Why can’t my disabled child have the same chance for playground fun as every other child? Join the campaign!

With Becky Maddern for Scope

For most children, a trip to the park is a fun way to pass an hour or so. The slide! The climbing frame! The swings! Yay! But if you are a child who has a physical disability, the chances are that all you’ll be able to do is watch your siblings or friends play. Not so much fun.

The charity Scope is running The Play Investigation to find out just how many local playgrounds are accessible to all, whatever your abilities. It’s easy to participate online until January 2024, and we’ll show you how at the end. It’s hoped it’ll provide valuable data to strengthen campaigning for inclusive playgrounds that Scope can share with local and national governments.

To illustrate the issues, Becky Maddern, the mum of a disabled child, has taken some time in her hectic summer schedule to write about her family’s experiences with what should be everyday childhood fun.

My disabled child has the right to play like any other child by Becky Maddern

As a mum to a child with profound disability, I have firsthand experience of what it feels like to see your child excluded from parts of society. My son Benjamin, 8, has a diagnosis of Cerebral Palsy, Epilepsy and Cerebral visual impairment (CVI). All these conditions together mean Benjamin is unable to sit unaided, crawl, stand or walk. However, despite his diagnosis and all his challenges, he is a little boy with the most infectious smile, the most cheeky personality, and who adores interacting with his family and friends.

We are an incredibly active family who love the outdoors. Benjamin enjoys going to the park with his two older brothers; he loves to be swung high on the swing, to go fast down the slide and most importantly, he has a right to. When Benjamin was four years old, we lifted him into a cradle swing at our local park and he got stuck—he’s very tall! I realised we wouldn’t be able to go to our local play park as a family anymore because it lacked accessible and inclusive equipment.

Benjamin in a backpack carrier at the beach with his mum, Becky
Benjamin in a backpack carrier with his mum, Becky

A campaign is born

Four years ago, I started campaigning to try to make a difference, to raise awareness and to try and bring about change not only for my son, but all families who are unable to access and enjoy play parks. I started by contacting my local MP and attending council meetings to raise awareness and share Benjamin’s journey. My campaign work then started to expand further afield to include communicating with other stakeholders such as landscape architects, play manufacturers and housing developers. I’ve now set up a community interest company called PiPA PLAY (Plan Inclusive Play Areas) and am devoting all my time, as well as being a parent/carer, to trying to bring about societal change.

During my campaign work, I’ve had the privilege of working with Scope, the disability equality charity, on their Let’s Play Fair campaign. This campaign sets out to make playgrounds more inclusive and accessible for disabled children because every child has a right to play. To help highlight how inaccessible our local playgrounds are, I’ve worked with Scope to develop The Play Investigation and we need your support with it.

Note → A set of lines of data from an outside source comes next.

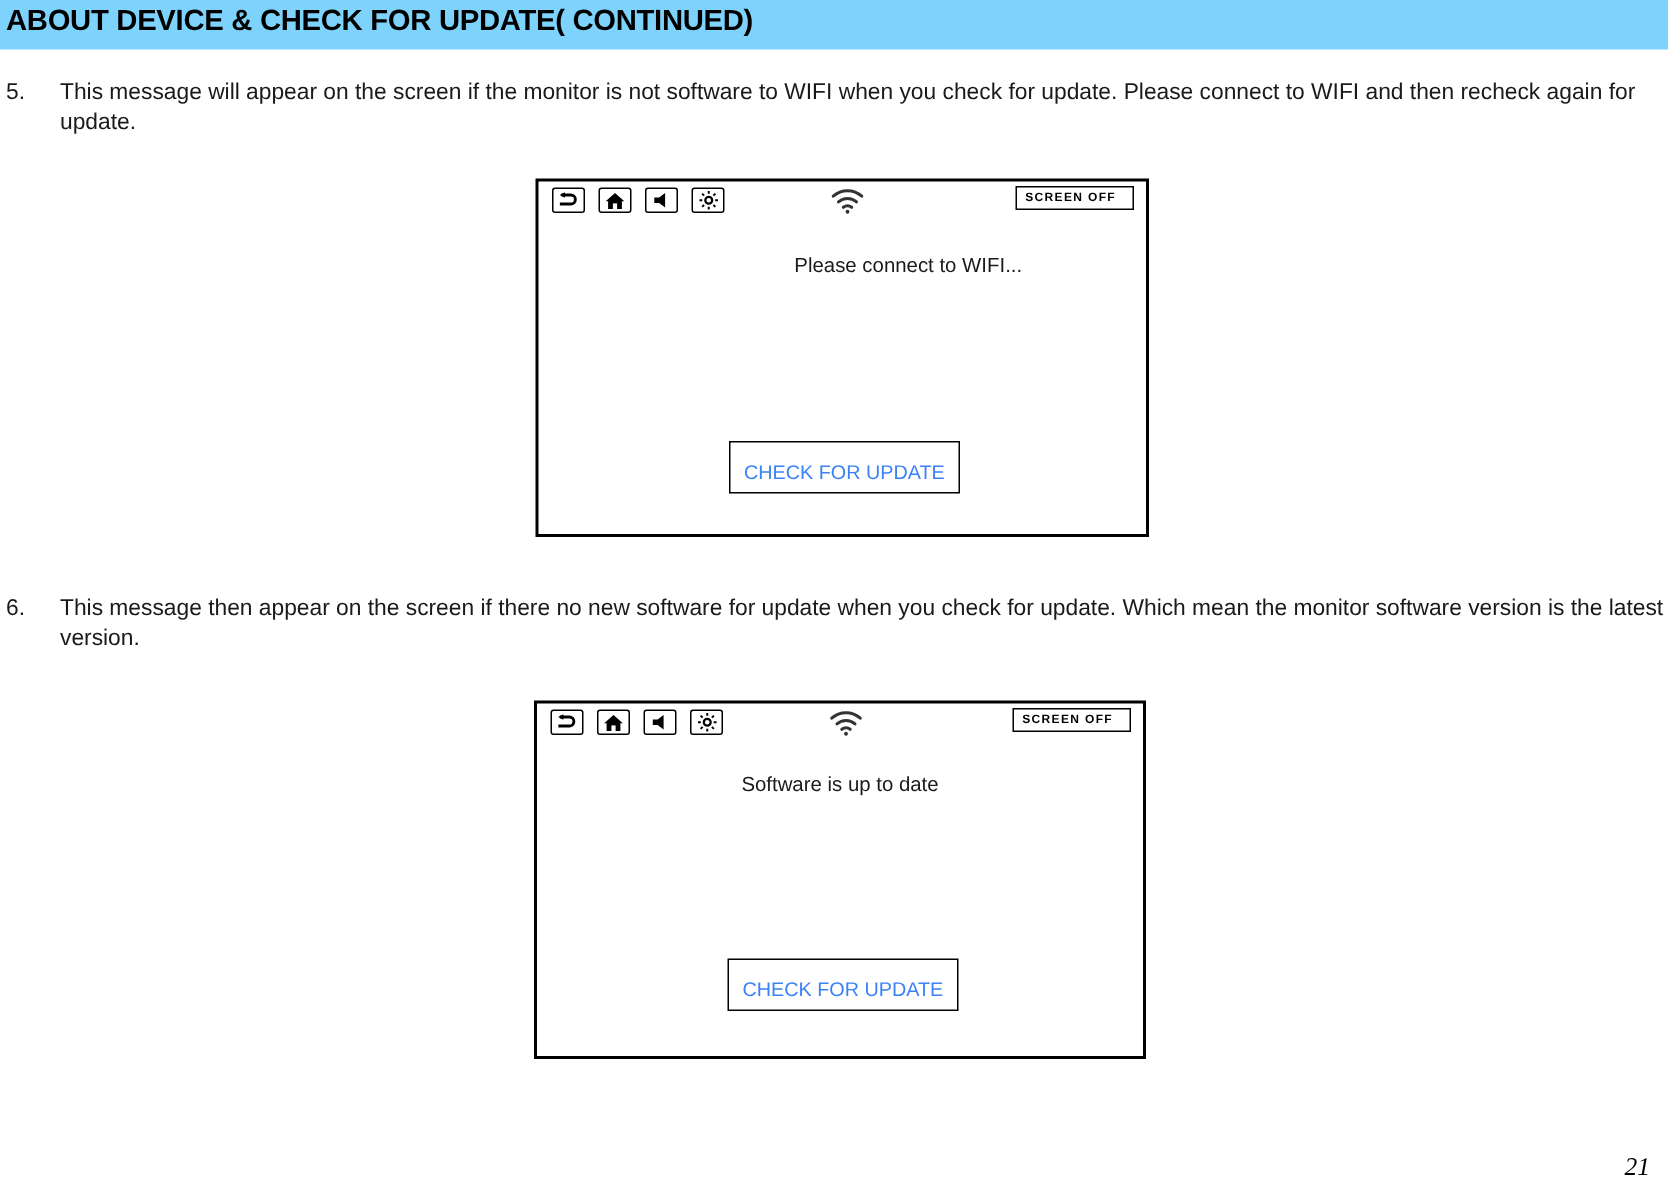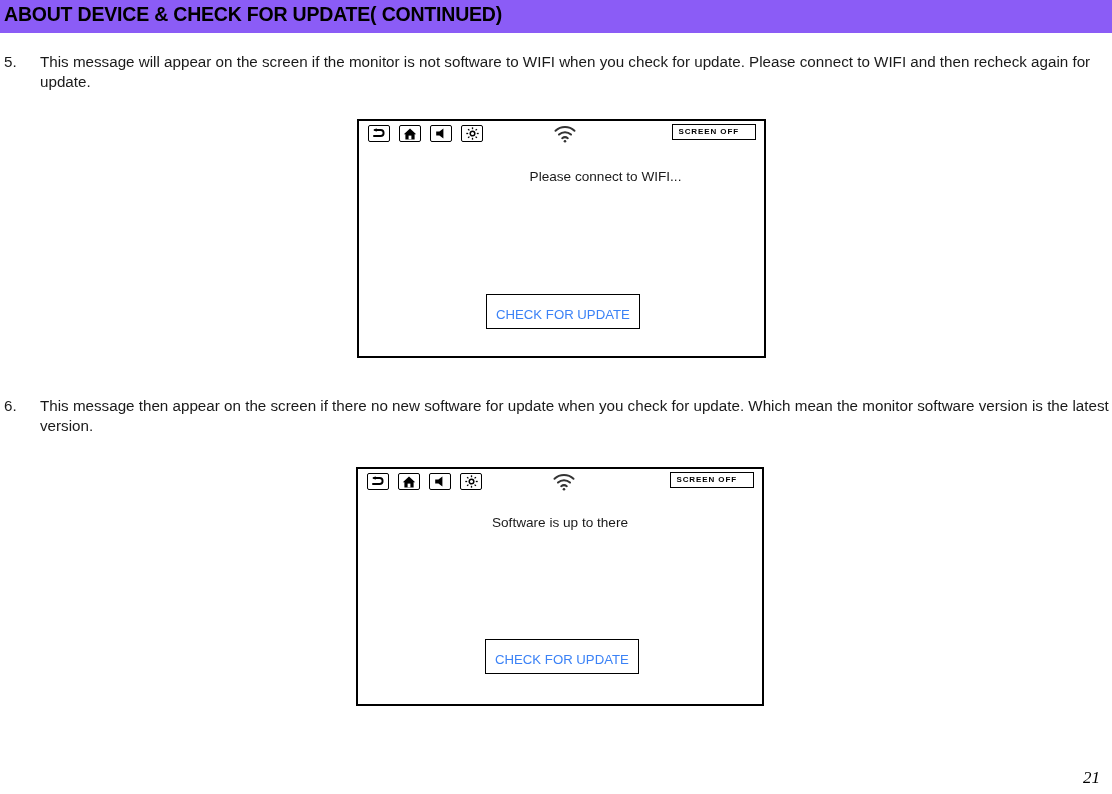--- a/index.html
+++ b/index.html
@@ -23,7 +23,7 @@
     top: 0;
     width: 1112px;
     height: 33px;
-    background: #8b5cf6;
+    background: #7dd3fc;
   }
   .header-title {
     position: absolute;

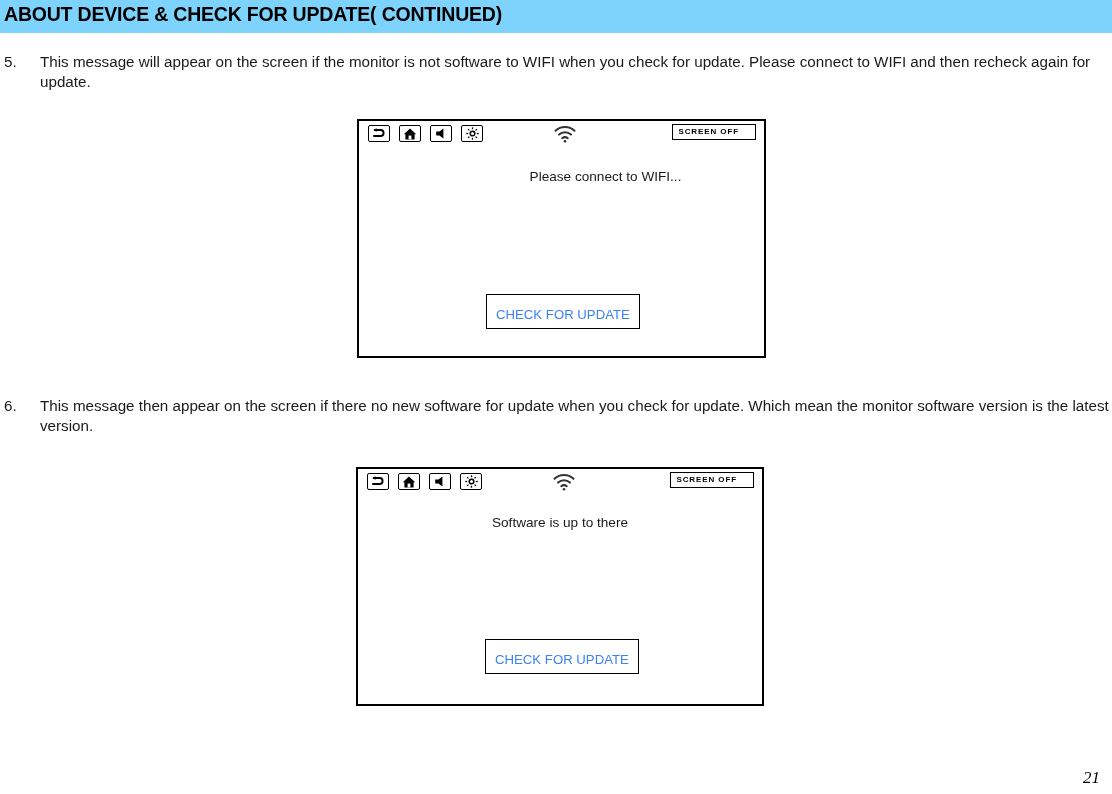--- a/index.html
+++ b/index.html
@@ -107,7 +107,7 @@
     right: 8px;
     top: 3px;
     border: 1.3px solid #000;
-    padding: 2px 16px 2px 5px;
+    padding: 2px 11px 2px 5px;
     font-size: 8px;
     font-weight: bold;
     letter-spacing: 0.9px;

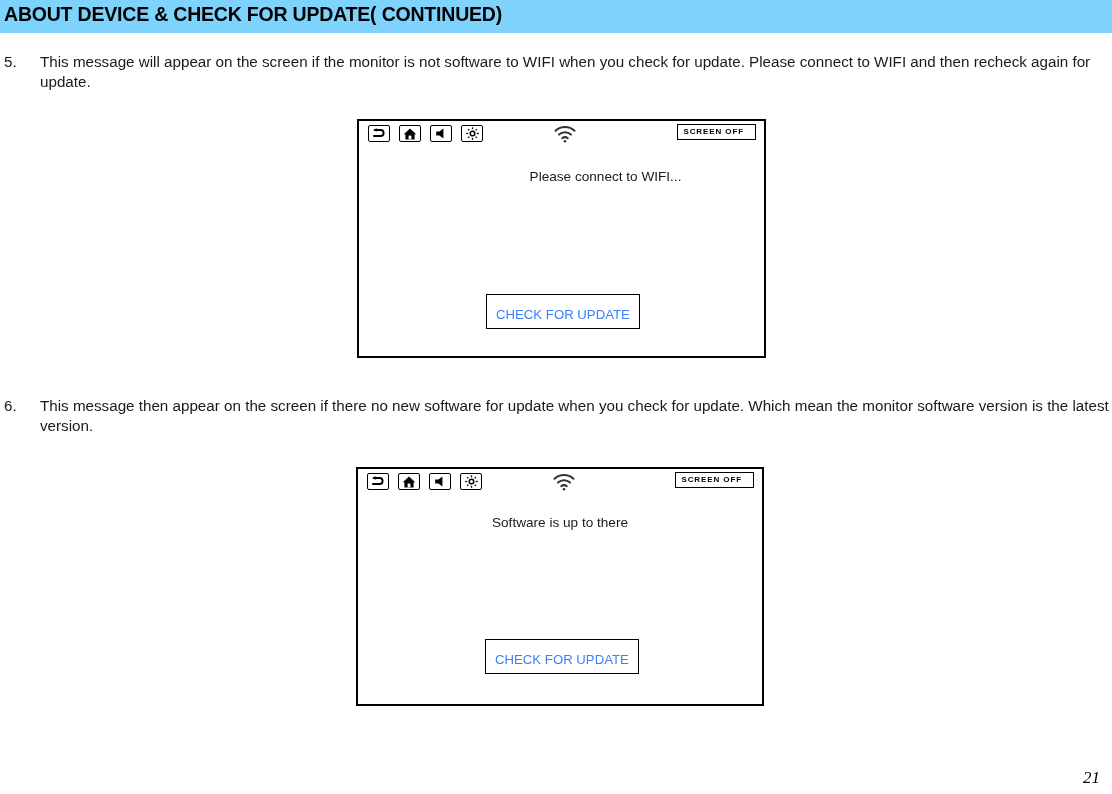--- a/index.html
+++ b/index.html
@@ -292,7 +292,7 @@
     <div class="screen-off-btn">SCREEN OFF</div>
   </div>
 
-  <div class="screen-message" id="msg-2">Software is up to there</div>
+  <div class="screen-message" id="msg-2">Software is up to date</div>
 
   <div class="check-update-btn" id="check-btn-2">CHECK FOR UPDATE</div>
 </div>

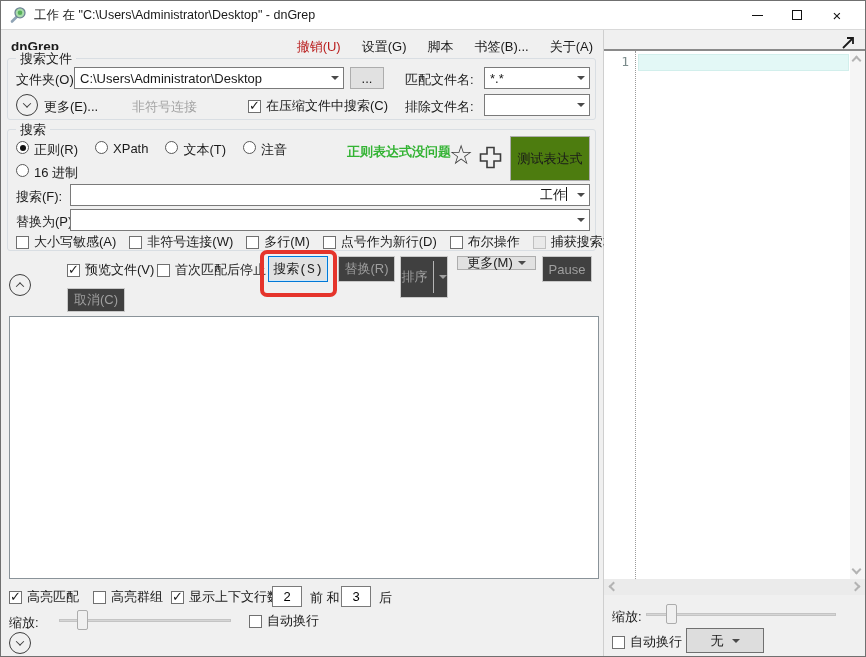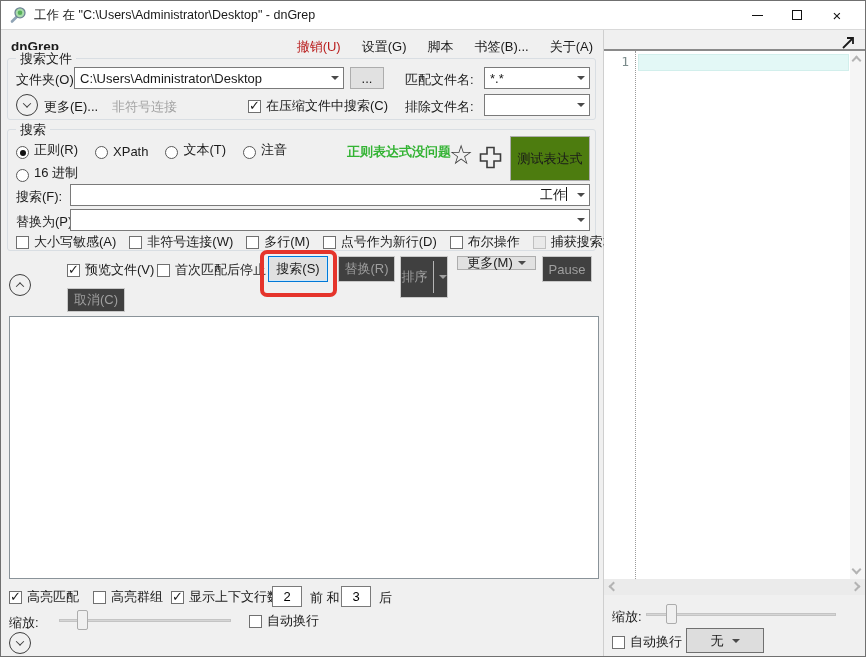--- a/index.html
+++ b/index.html
@@ -37,7 +37,7 @@
   .grp-search { left:6px; top:99px; width:589px; height:122px; }
 
   .lbl { position:absolute; white-space:nowrap; }
-  .lbl.gray { color:#a3a3a3; }
+  .lbl.gray { color:#a3a3a3;margin-left:20px; }
 
   
   .combo { position:absolute; height:22px; background:#fff; border:1px solid #7a7a7a; display:flex; align-items:center; }

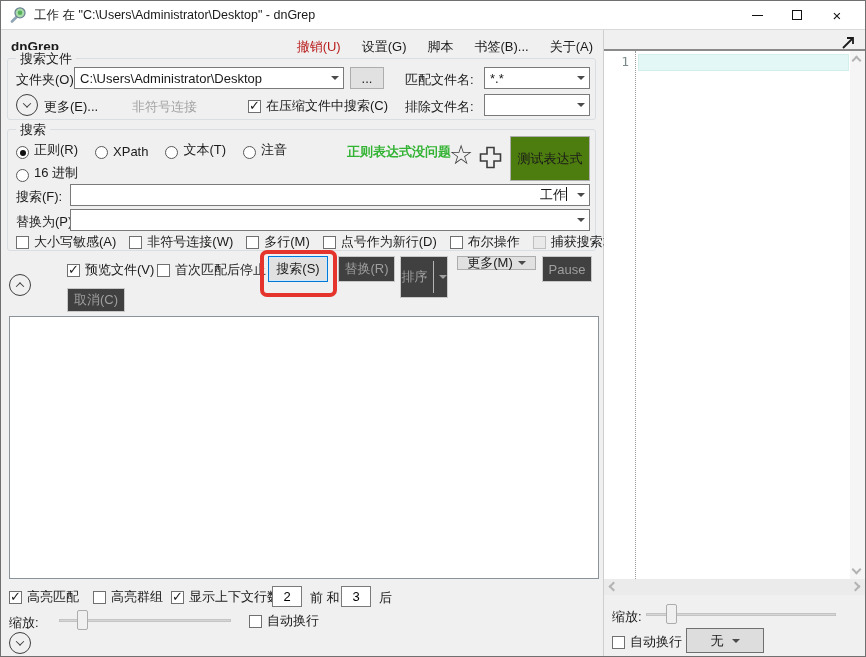--- a/index.html
+++ b/index.html
@@ -60,7 +60,7 @@
   .cb.disabled .box { background:#e9e9e9; border-color:#c0c0c0; }
   .cbrow { position:absolute; display:flex; gap:13px; }
   .cbrow .cb { position:static; }
-  .radio { display:flex; align-items:flex-end; gap:5px; white-space:nowrap; cursor:default; }
+  .radio { display:flex; align-items:flex-start; gap:5px; white-space:nowrap; cursor:default; }
   .radio .dot { width:13px; height:13px; border-radius:50%; background:#fff; border:1px solid #595959; position:relative; flex:0 0 auto; }
   .radio.checked .dot::after { content:""; position:absolute; left:2.5px; top:2.5px; width:6px; height:6px; border-radius:50%; background:#111; }
   .radiorow { position:absolute; display:flex; gap:17px; }

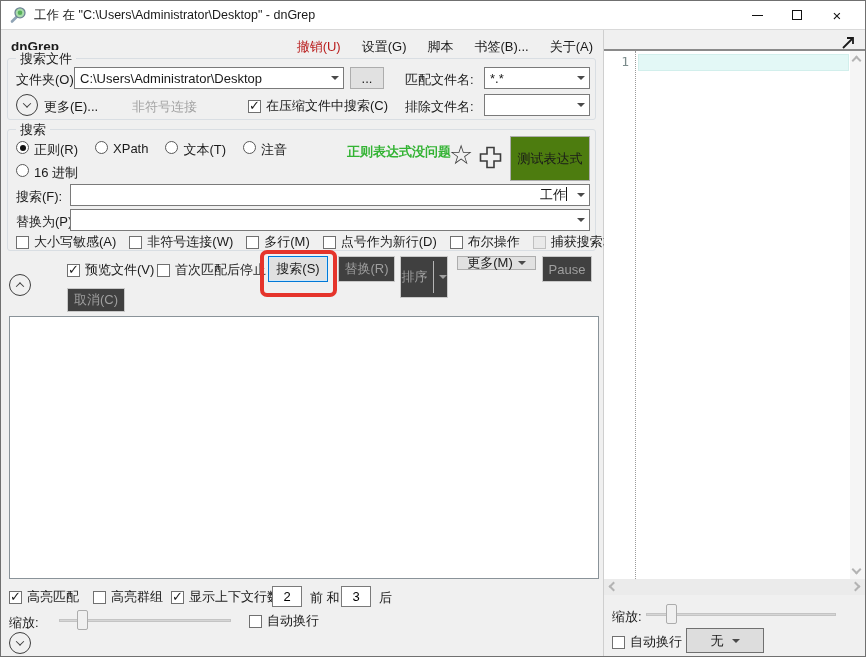--- a/index.html
+++ b/index.html
@@ -50,7 +50,7 @@
   
   .btn { position:absolute; background:#e1e1e1; border:1px solid #adadad; display:flex; align-items:center; justify-content:center; gap:5px; white-space:nowrap; cursor:default; }
   .btn.disabled { color:#9f9f9f; background:#404040; border-color:#c8c8c8; }
-  .btn.focus { border-color:#0078d7; box-shadow:inset 0 0 0 1px #cfe8f9; }
+  .btn.focus { border-color:#0078d7; box-shadow:inset 0 0 0 1px #cfe8f9;font-family:Liberation Mono, monospace; }
   .btn .divider { width:1px; align-self:stretch; margin:4px 0; background:#b5b5b5; }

Benjamin in an accessible swing, next to his brother on a normal swing
Benjamin and his brother having fun on an accessible swing set

What’s The Play Investigation?

The Play Investigation is a fun and easy way to discover how inclusive and accessible your local playground is for disabled children. We’re asking people, especially fellow parent/carers of disabled children, to answer a few short, simple questions at a local playground using Scope’s online survey to investigate accessibility there.

People are taking part in the Play Investigation all over the country. Together we’re building a picture of which local playgrounds are great for disabled children, and which need to improve. Knowledge is power and with this new information, we can make change happen.

Scope will be using the information gathered through The Play Investigation to take it to local and national governments, to highlight why change is needed and call for more inclusive playgrounds. Scope is also empowering parents with this information to run their own campaigns, and has coproduced resources to help you make change where you are.

Benjamin in his wheelchair and his older brother are on an accessible roundabout at a playground
Benjamin and his older brother on an accessible roundabout

How can I get involved?

But the first step is to find out how playgrounds all around the country are faring when it comes to accessibility and inclusivity. You can take part in the Play Investigation in as many playgrounds as you want near you. All you need is your phone or tablet which connects to the internet. Find out more information about The Play Investigation, and get involved.

Working with Scope has allowed me to meet so many other amazing parent/carers who are also raising awareness and lobbying for change to ensure that play parks are accessible and inclusive by design and when refurbished. For me, the work of Scope is incredibly important for helping to raise awareness more quickly and bring about more effective change. The Play Investigation will get people thinking and also realising that so many children, young people and their families feel isolated and excluded from playgrounds. Play is fundamental to a child’s development and all children have a need and right to access their local play park. Together, we can make that happen.